Gonzalez is soon to turn 21 years old, but he’s still enrolled in a Manhattan high school due to a learning disability. One of the assistants with Special Olympics New York describes him as a “huge teddy bear,” and he looks the part, with a pudgy frame and a lively, sincere grin. He’s a participant at the NBA Cares outreach clinic where Irving and several other top draft prospects are giving instruction to Special Olympics New York athletes.

In between drills, Irving poses with former BYU star Jimmer Fredette as dozens of cameras click. It wouldn’t be difficult for these players to write the event off as a press stunt—there are almost as many media members in the gym as there are attendees of the clinic—but neither player is interested in participating halfheartedly.

When the prospects lead their charges in high-knee exercises, some of the other players are barely doing more than jogging. But there’s Irving: shoulders back, arms pumping, knees rising all the way up to hip level with each repetition.

While the 19-year-old Irving participates in each drill, 22-year-old Fredette leads them. The two have starkly constrasting personas; Irving’s palpable charisma is complemented perfectly by Fredette’s impressive maturity. Despite the dozen or so prospects in attendance, few in the media can look away from the unlikely duo.

Irving now stands at one end of the court to lead some of the participants in ball-handling drills. As Gonzalez bounces the ball frenziedly out and around a cone, Irving cheers for him.

“Fastbreak, baby, fastbreak!” Irving shouts. “You’re Charles Barkley!”

But that’s not enough for him. To those attendees who seem more comfortable than Gonzalez with a basketball, Irving playfully steps up and begins playing defense.

He pokes the ball away from another young camper. “Do I make you nervous?” he asks. The kid would respond, if he could only stop smiling long enough.

Meet LeBron James.

You know LeBron James.

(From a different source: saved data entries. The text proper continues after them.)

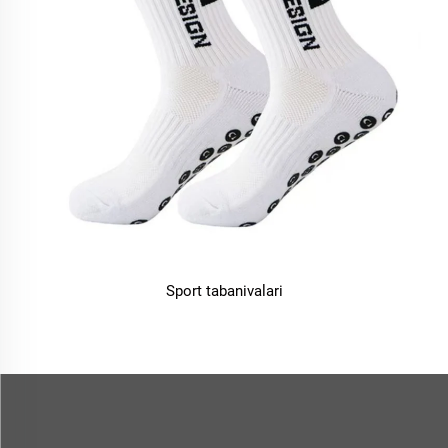
Sport tabanivalari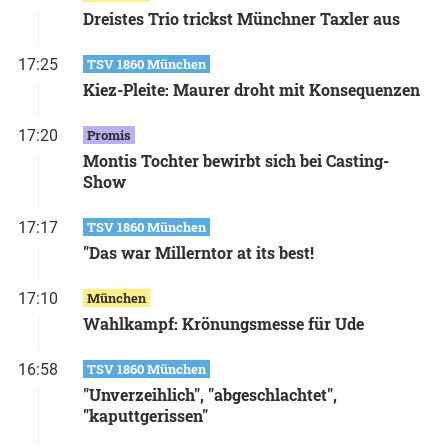
Dreistes Trio trickst Münchner Taxler aus
17:25
TSV 1860 München
Kiez-Pleite: Maurer droht mit Konsequenzen
17:20
Promis
Montis Tochter bewirbt sich bei Casting-
Show
17:17
TSV 1860 München
"Das war Millerntor at its best!
17:10
München
Wahlkampf: Krönungsmesse für Ude
16:58
TSV 1860 München
"Unverzeihlich", "abgeschlachtet",
"kaputtgerissen"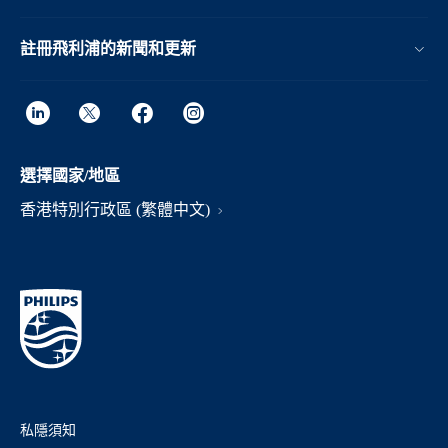
註冊飛利浦的新聞和更新
選擇國家/地區
香港特別行政區 (繁體中文)
私隱須知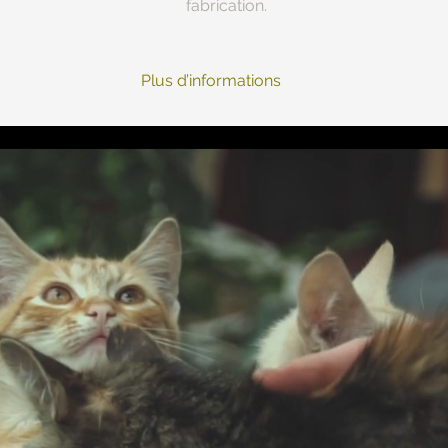
fabrication.
Plus d’informations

Irving names James as one of his top mentors, and at one time Irving was the only college player that James followed on Twitter. Since the NBA’s most recognizable face unceremoniously left the Cavaliers for the Miami Heat last season, and now the Cavaliers might draft Irving, several reporters feel the need to ask how Irving will handle the expectations of replacing the King.

“I’m not the next LeBron,” he said. “My name is Kyrie Irving.”

And make sure you pronounce it correctly.